The posada was a typical Spanish village inn. Our horses we had ourselves to see quartered in the stable, which occupied one side of the courtyard, while our dinner was being made ready in a small whitewashed room adjoining. The sleeping-quarters above consisted of a single small attic, absolutely devoid of furniture or of contents beyond a pile of sacks containing corn, or "paja" (chaff), in one corner, and our own belongings, including saddles, mule-pack, &c., &c., which lay littered all over the floor. Three trestle-beds ("catres") were produced, and in deference to the idiosyncrasies of the extranjero, a tiny wash-basin was placed on the window-sill—not that there was any window, beyond a folding wooden shutter.
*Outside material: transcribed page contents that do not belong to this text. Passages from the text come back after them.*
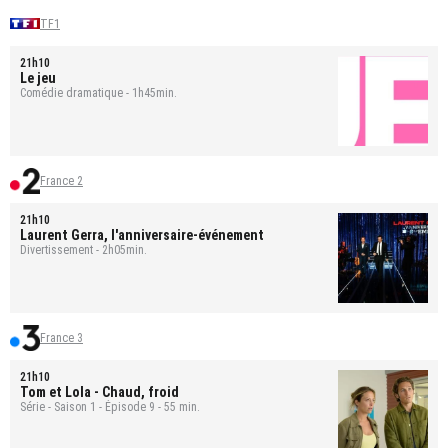
TF1
21h10
Le jeu
Comédie dramatique - 1h45min.
France 2
21h10
Laurent Gerra, l'anniversaire-événement
Divertissement - 2h05min.
France 3
21h10
Tom et Lola
- Chaud, froid
Série - Saison 1 - Épisode 9 - 55 min.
Dinner consisted of an olla, in which small morsels of pork could be hunted up amidst the recesses of a steaming mass of garbanzos (chick-pea), by no means bad, though we were too hungry to be fastidious.
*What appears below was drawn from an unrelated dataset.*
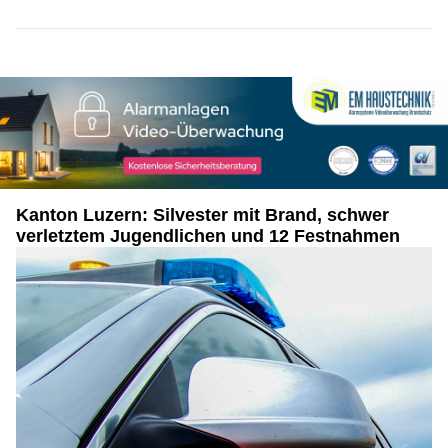
Kanton Luzern: Silvester mit Brand, schwer
verletztem Jugendlichen und 12 Festnahmen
A small crowd of idlers, as usual, hung about the open courtyard of the posada, watching for "any new thing," and speculating on our objects in coming. I overheard the word minerál, and remembering that I had been amusing myself in sifting some of the sands of the Majaceite, thought it best to dispel any false impressions by inviting the bystanders to share a boracha of the rough wine of local growth, and the usual cigarette. It is always best to have some definite object, so I told my guests that I had come to the sierra to shoot the quebranta-huesos, literally, "bone-smasher." They stared and mumbled over the name; had never heard of such a thing; the first man one meets probably never has; but there was in the village a goatherd, muy inteligente en pajaros, "who knew all about birds." I sent for this worthy, Francisco Garcia de Conde by name, a light-built, wiry mountaineer. Francisco's ornithological repute was easily acquired, for among the blind a one-eyed man is king; but he certainly did know the Lammergeyer, and his description of its habits and appearance passed the evening away pleasantly enough. The quebranta-huesos he described as a fierce and solitary bird—never seen more than two together, and discriminated it from the vultures as being muy dañino—very destructive to goats, kids, and other hill-stock, which it seizes and kills on the spot, or hurls over the ledge of some precipice. He well described their habit of engaging in aërial combat—"siempre se ponen peleando en el ayre"—and their loud wild "pwing! pwing!" resounding through the mountain solitudes. Of their actual nesting-places, however (which I was most anxious to discover), he knew nothing, beyond positively stating (and in this he was corroborated by other hill-men) that they bred exclusively in the loftier sierras beyond Ronda. We had ourselves spent some time traversing those very sierras without seeing anything of this bird; but should add, were not at that time specially in search of it. Their eyries, Francisco asserted, were only to be found in the region of "living rocks" (piedras vivas), which form the loftiest peaks. In this, however, as will appear in the next chapter, our friend Francisco was mistaken.